Not a few of today’s major marches are literally held at the locations where historic rallies took place during the original civil rights movement, either to commemorate the old leaders or to commiserate about how “nothing has changed.” On March 8, 2015, a memorial of the “Bloody Sunday” marches and police attacks in Selma, Alabama, made national news, with the Washington Post reporting that tens of thousands of “marchers, government officials, and other public figures gathered Sunday”—for the second or third day in a row—“to commemorate the 50th anniversary of a brutal police assault on civil rights demonstrators.” By mid-afternoon, area police reported, apparently with some trepidation, that “at least 15,000 to 20,000 people had joined the crush on and around the bridge.”
Eric Holder, then-President Barack Obama’s attorney general, showed up and gave a speech denouncing . . . you’ll never guess it . . . racism. Holder argued that the U.S.A. has perhaps improved since the 1960s, but that conservatives on the Supreme Court were attempting to use “profoundly flawed” decisions to “weaken the federal government’s voting rights enforcement powers.” He closed by saying that, as in the days of one-hundred-dollar-poll taxes, “Fair and free access to the franchise is still, in some areas, under siege.” Holder also compared today’s scuffles between BLM fighters and city cops to the civil rights movement, drawing applause when he noted that murdered civil rights workers such as Jimmie Lee Jackson were “unarmed Black men.”

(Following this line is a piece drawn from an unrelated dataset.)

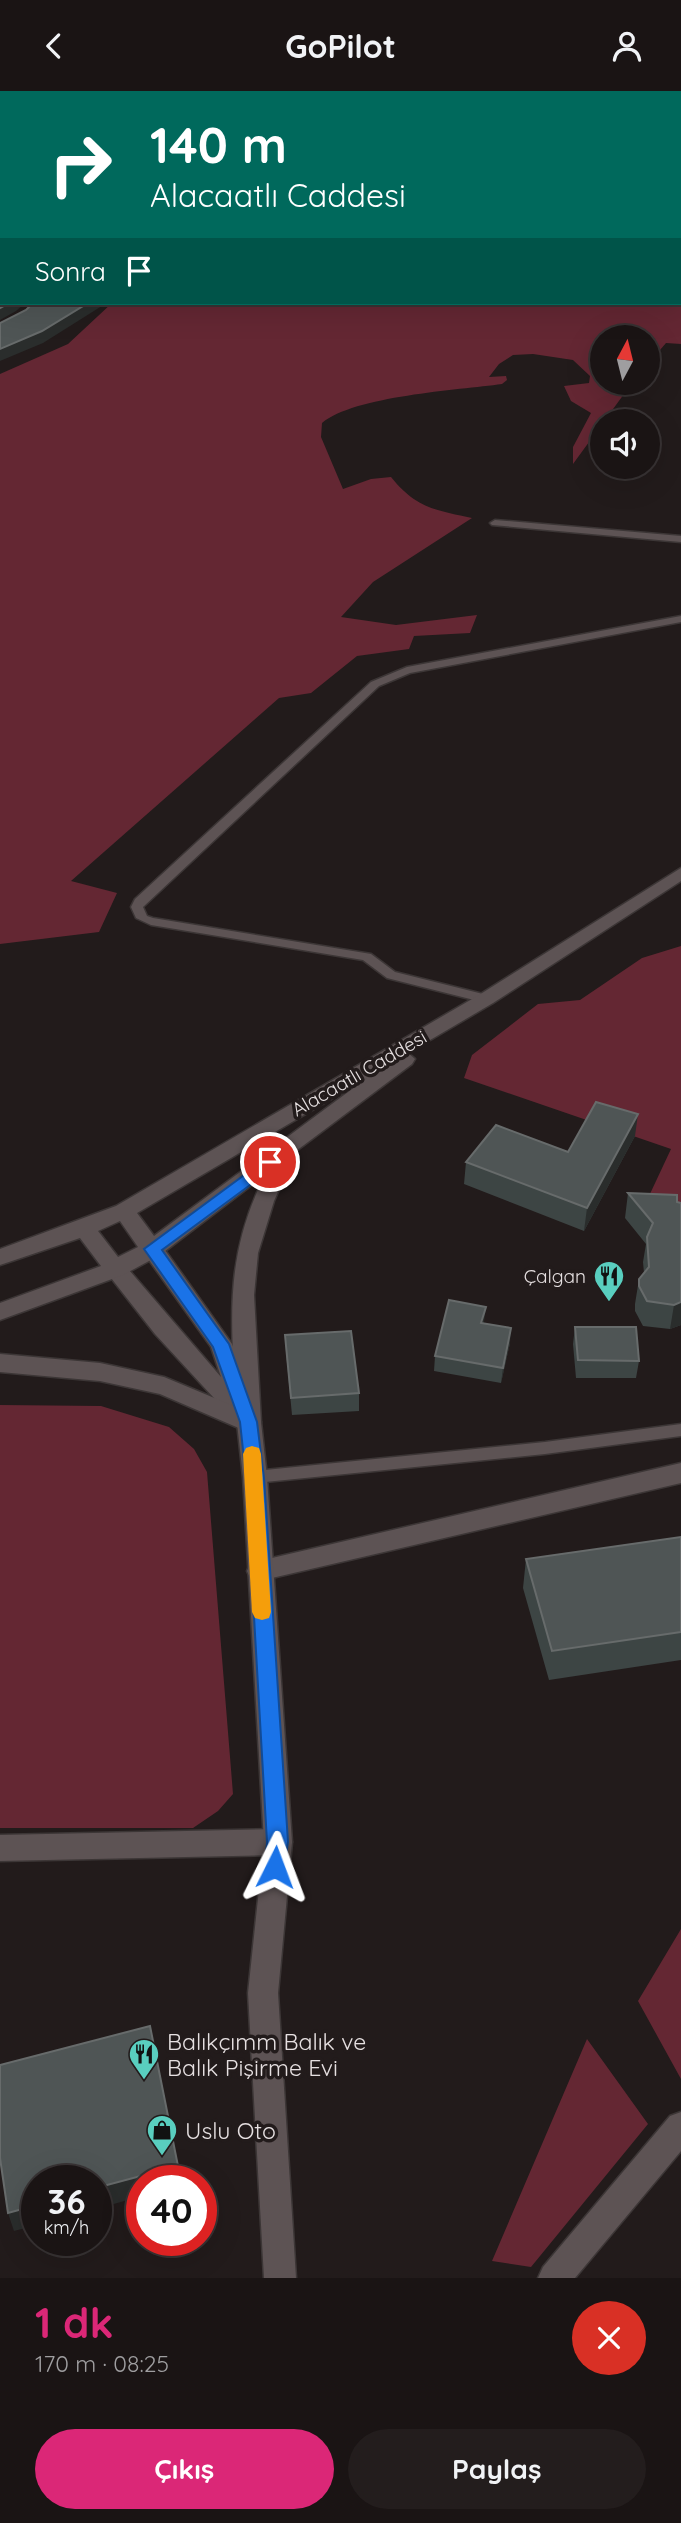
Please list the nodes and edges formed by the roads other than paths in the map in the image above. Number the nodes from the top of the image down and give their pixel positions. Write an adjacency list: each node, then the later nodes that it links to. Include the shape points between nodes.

The problem with the idea that racism has declined (“gone underground”) little, if at all, and that the minority problems of today are caused by racism—just as those of the past may have been—is threefold. First, most contemporary Black problems were less serious when racism was much worse. Few Black teenagers had babies out of wedlock in 1960, and almost no middle-class Black men went to jail, although the Black crime rate was still frankly a bit higher than the white crime rate. Second, most of these contemporary problems do not exist today for visibly nonwhite immigrants from Africa, South Asia, and the West Indies, who often outperform both American whites and Blacks. Finally, most of these issues, along with other terrible problems like opiate addiction, do exist for the working-class whites who live alongside poor Blacks. All of this indicates that internal American cultural collapse is the root cause of the problems we as a society face today.